At one point I was reading a parenting message board, and the topic of households without TV came up. Somebody said (and I paraphrase loosely here):

"Well, I think it's great that you're willing to make such a big sacrifice for your children, but it's not going to make any big difference to them."

This statement just annoyed me to bits.

At first I thought it was because of the whole "big sacrifice" thing. Yes, it was a terrible sacrifice I made for my child! Before she was born I was watching minutes of TV a month! And now I watch… hey, wait a minute, about the same amount. OK, so it was a terrible sacrifice I made for my husband. Because actually, I did watch TV before he came along. I gave up my luxurious TV-centered lifestyle for him. Why, I had a 5 inch diagonal TV and all the programs you could get off the air. It was a color TV and everything. Cable? Would you get cable if you had a 5 inch diagonal TV? I watched DVDs on my laptop, because it had a bigger screen. OK, so maybe that wasn't such a terrible sacrifice, either. We even still have the TV, in case we should want to watch a genuine videotape. Or maybe find out what programs you can get off the air. Next time I have pneumonia I'll get right on that. So, no, giving up a TV is not a big sacrifice for everybody. People are different.

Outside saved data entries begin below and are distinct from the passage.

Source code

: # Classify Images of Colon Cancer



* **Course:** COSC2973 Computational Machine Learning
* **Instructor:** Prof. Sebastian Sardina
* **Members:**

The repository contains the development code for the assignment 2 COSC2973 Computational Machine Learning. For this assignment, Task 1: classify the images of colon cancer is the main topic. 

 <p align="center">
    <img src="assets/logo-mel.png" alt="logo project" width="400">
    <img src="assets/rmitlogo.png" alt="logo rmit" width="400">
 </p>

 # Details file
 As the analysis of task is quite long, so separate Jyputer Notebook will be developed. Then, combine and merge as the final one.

Then I thought it was because of the "no big difference" thing. I can understand believing that TV is no big deal. I can understand believing that giving it up is a big sacrifice. I can't understand believing both at once. Something that is so central to your life that you have trouble giving it up is something that is shaping your life. As long as it isn't actually dominating your life, there's probably nothing wrong with that. (If it's more important than the people around you, there's something wrong. Regardless of what "it" is.) Making a big sacrifice for your children will make a difference in their lives. A good difference, a bad difference, or a value-neutral difference? I dunno. But something will change.

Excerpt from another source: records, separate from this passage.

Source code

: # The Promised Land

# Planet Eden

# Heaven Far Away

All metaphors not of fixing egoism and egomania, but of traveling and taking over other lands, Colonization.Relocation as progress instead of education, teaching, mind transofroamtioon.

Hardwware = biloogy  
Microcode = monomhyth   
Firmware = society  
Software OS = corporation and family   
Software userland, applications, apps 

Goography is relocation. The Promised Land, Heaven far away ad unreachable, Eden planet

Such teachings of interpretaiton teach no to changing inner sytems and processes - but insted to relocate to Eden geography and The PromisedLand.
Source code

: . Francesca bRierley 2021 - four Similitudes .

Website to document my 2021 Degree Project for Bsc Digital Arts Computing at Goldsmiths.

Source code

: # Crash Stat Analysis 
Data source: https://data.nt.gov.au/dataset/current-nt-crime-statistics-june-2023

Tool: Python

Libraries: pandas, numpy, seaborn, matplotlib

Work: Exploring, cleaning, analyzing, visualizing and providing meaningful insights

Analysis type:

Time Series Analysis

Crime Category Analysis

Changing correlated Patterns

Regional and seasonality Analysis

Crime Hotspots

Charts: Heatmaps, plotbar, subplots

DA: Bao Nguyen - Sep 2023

And that brings me to the next thing that ticked me off: "I think it's great..." So making completely pointless sacrifices for your children is a good thing? That's just icky and wrong. Presumably, the original author didn't actually think it was great, either; she was merely being polite. Or trying to be polite and arriving at snarky instead (and that has been known to happen to me, too). Or actively trying to be snarky, who knows. But the little hairs on the back of my neck stand up at the idea that in this culture, it's reasonable to suggest that sacrificing for your children is inherently good. This is a sentence in which the author may be insincere, but she's not clearly being sarcastic, the way she would be if she said "I think it's great that you're willing to burn books..."

It's clearly a bad thing if parents are unwilling to make any sacrifices for their children. I'm not trying to be soppy here, but children actually are our future, and they don't raise themselves. It takes real work and real sacrifice to raise healthy, useful people. But at the same time, it takes being healthy yourself. And healthy people don't just up and make arbitrary sacrifices. Our culture leaps too rapidly to the idea that a good mother is a good martyr, which makes for unhealthy mothers, which in turn makes for unhealthy kids.

Which is a long way from my not watching TV. Let's just say that I don't find it even a small martyrdom. Possibly because I spend too much time on my computer instead.